I think ultimately and seriously, when it comes right down to it, we need to be reassured that our value as a person, our success in life, really does not depend on our ability to land a man. We can still be functioning, contributing, living members of society without a man in our bed. Just because we don’t have children, doesn’t mean we aren’t fulfiling God’s plan for us. Maybe there isn’t actually anything wrong with us at all.
So that’s what I would say.. people should not treat us like our value as people depends on our ability to get a date, a second date, a ring. We should be asked about other things, asked about God or the gym or what we think about some other issue. We have things to say.. and we have lots of things going on. Generally we’re very busy people. We shouldn’t be defined by our love lives or lack thereof.

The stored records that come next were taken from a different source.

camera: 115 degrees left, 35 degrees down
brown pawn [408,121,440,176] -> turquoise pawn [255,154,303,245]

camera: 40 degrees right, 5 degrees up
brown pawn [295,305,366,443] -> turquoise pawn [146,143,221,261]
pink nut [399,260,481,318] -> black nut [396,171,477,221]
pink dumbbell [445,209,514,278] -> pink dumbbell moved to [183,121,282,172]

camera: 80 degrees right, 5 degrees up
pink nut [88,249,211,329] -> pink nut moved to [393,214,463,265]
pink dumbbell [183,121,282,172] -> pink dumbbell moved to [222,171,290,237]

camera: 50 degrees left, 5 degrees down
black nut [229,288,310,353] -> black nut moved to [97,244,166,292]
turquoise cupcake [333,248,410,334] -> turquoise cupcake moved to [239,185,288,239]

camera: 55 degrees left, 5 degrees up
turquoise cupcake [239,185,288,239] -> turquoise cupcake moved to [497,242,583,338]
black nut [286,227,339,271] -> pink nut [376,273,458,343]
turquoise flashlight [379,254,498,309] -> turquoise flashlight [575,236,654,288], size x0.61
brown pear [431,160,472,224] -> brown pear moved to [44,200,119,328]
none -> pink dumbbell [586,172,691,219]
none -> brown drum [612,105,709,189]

Now I feel that I should add a bit of a note saying that everyone is different and I know that when certain friends ask me about my love life, I’m more than happy to talk about it for hours and hours.. yeah they love it. Every relationship has different boundaries. What I’m trying to stress is the idea that we are more than our relationship status and we don’t always need “comforting” things said to us when people find out we’re checking the “single” box. The situation can’t be fixed right then.. unless the person is wanting to immediately set us up with her husband’s new colleague who is a tall, dark, handsome, wealthy, entrepreneur with tons of airmiles, “a good heart, soft touch, fast horse”… but I digress. The point is.. our single status shouldn’t define us, nor should it stress anyone out.. we are working hard not to be stressed out ourselves and honestly.. sometimes, it’s really not all that bad! Sometimes it’s actually quite great!